In about 2015 Harriet sought more information about treatment by contacting a community organisation focussed on blood-borne viruses. She says it ‘was good to be able to get straight-up answers and [to know that] the information that I was given was correct’. As a result, she decided to participate in a clinical trial of the new treatment, in her words, as a ‘guinea pig’.

This treatment experience was ‘completely different’ from her first time. Unlike her previous experience, Harriet remembers, this time the team administering the treatment were ‘very supportive’. As she explains: ‘I had people ringing me on a daily basis to see how I was’. This time she also had ‘no side effects’ and ‘actually put on weight’, which was ‘good’.

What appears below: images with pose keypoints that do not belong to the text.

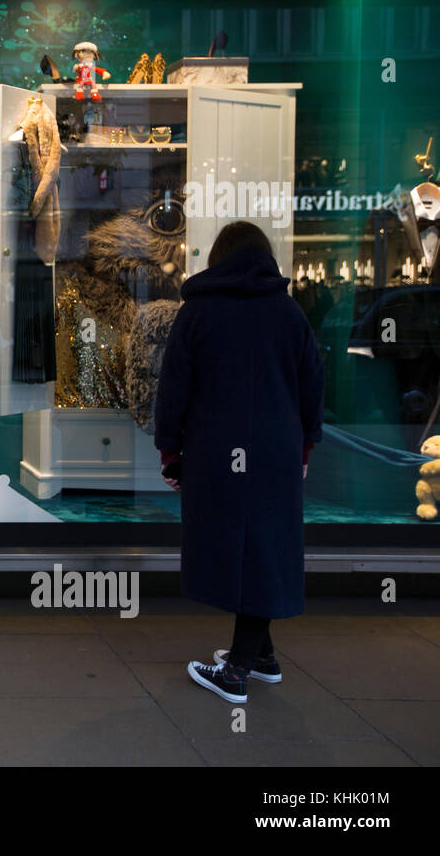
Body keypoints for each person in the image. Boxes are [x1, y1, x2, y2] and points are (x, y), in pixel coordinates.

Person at [154, 221, 324, 704]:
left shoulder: (198, 312)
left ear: (219, 258)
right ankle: (261, 655)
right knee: (266, 546)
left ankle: (238, 671)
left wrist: (171, 453)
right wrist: (306, 447)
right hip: (276, 452)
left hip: (215, 452)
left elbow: (174, 389)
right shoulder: (289, 314)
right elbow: (314, 384)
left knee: (236, 548)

For Harriet, being cured of hepatitis C during the clinical trial felt like a ‘second chance at life’. Cure was also connected to other changes in her life, in which her ‘mindset became positive’ and she ‘went back to work’. She explains that she ‘started looking after [her]self’ better, ‘started getting a support group together’ and making ‘real friends’. Given her good experience with the new treatment, Harriet promotes it to others: ‘We’ve got so many people on it, and every single person has nothing to say but good things.’

Read more...

Like many of the people who appear on this website, Harriet (TW, 30, experience with both new [DAA] and old [interferon-based] treatments) explains that she wasn’t planning on having a hepatitis C test. In her case, she received a diagnosis after a sexual health check.

VIEW TEXT

Well, at first I went to get a sex screen and my nurse then told me ‘Oh, it looks like you’ve got hep C’. At first I thought, ‘Well, what’s that?’ I thought it was AIDS or something, and I [asked myself] ‘Do I go and commit suicide now?’ And she’s, like, ‘No, no, everything is good. You’ve just got to change your diet and be healthy’ and stuff like that. So, at first, when I first started, I changed my diet, started eating healthy again, and then it got worse, so I did the [old] treatment.

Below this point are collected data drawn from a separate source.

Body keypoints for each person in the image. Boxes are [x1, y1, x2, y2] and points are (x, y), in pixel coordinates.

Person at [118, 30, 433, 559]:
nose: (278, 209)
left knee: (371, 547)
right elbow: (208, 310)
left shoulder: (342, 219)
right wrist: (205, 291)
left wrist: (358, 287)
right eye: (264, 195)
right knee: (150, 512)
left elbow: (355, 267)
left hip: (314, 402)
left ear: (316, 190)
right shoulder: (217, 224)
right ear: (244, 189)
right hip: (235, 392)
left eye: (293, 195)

When Harriet (TW, 30, experience with both new [DAA] and old [interferon-based] treatments) decided to have the interferon-based treatment in 2012, she was given little information about the side effects, and she was offered little support.

VIEW TEXT

I wasn’t given, like, an option […] it was either [the old treatment] or nothing […] I did consider the nothing, and then they told me that I could get really sick and die, so you know […] You would walk into the [treatment] room and they completely separate you from the other patients and stuff. They’d make you feel like you’ve got something really, really bad and, you know, ‘We’ve got to stick this stuff into you which will drain you of your energy and your life and your happiness.’ It was bad. It was bad. I actually felt like I was being set up […] Yeah, I didn’t trust them. I wasn’t getting what I was told I was going to get. I got really, really sick when I did the treatment […] I was vomiting, I was weak, my hair fell out, I wasn’t eating, my anorexia came back […] They put you on the treatment and then they just [left] you be, you know, but there was no support around it. There was no support, so I felt alone. I didn’t know whether I was going to die today or tomorrow – there was no support.

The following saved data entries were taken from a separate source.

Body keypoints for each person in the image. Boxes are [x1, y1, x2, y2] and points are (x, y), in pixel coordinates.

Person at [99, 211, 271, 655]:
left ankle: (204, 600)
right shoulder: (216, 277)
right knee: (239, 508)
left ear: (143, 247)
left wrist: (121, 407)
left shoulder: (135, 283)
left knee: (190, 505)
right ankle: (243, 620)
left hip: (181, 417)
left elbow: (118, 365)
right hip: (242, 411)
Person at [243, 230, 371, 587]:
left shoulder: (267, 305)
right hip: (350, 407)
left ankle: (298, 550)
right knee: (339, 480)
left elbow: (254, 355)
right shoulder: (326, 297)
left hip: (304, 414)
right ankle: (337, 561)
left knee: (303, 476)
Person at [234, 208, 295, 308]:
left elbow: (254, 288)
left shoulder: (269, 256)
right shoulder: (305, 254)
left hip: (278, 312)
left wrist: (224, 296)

Thinking back to how her parents responded to her diagnosis in 2012, Harriet (TW, 30, experience with both new [DAA] and old [interferon-based] treatments) describes them as unsupportive and explains that her mother had inaccurate perceptions of the possibility of acquiring hepatitis C through sharing kitchen utensils.

VIEW TEXT

My parents were the least supportive. They took away everything from me, and then they gave me a plastic cupboard and that cupboard was my cupboard, and I had plastic knives and forks, paper plates and all this stuff. I couldn’t use anybody else’s utensils or anything like that, and my mother’s a GP […and] she was like, ‘You could drink water, and then we could drink water from the same cup.’ […] Then she’ll get hep C, you know. Like, my mother, the GP, was giving me the wrong information.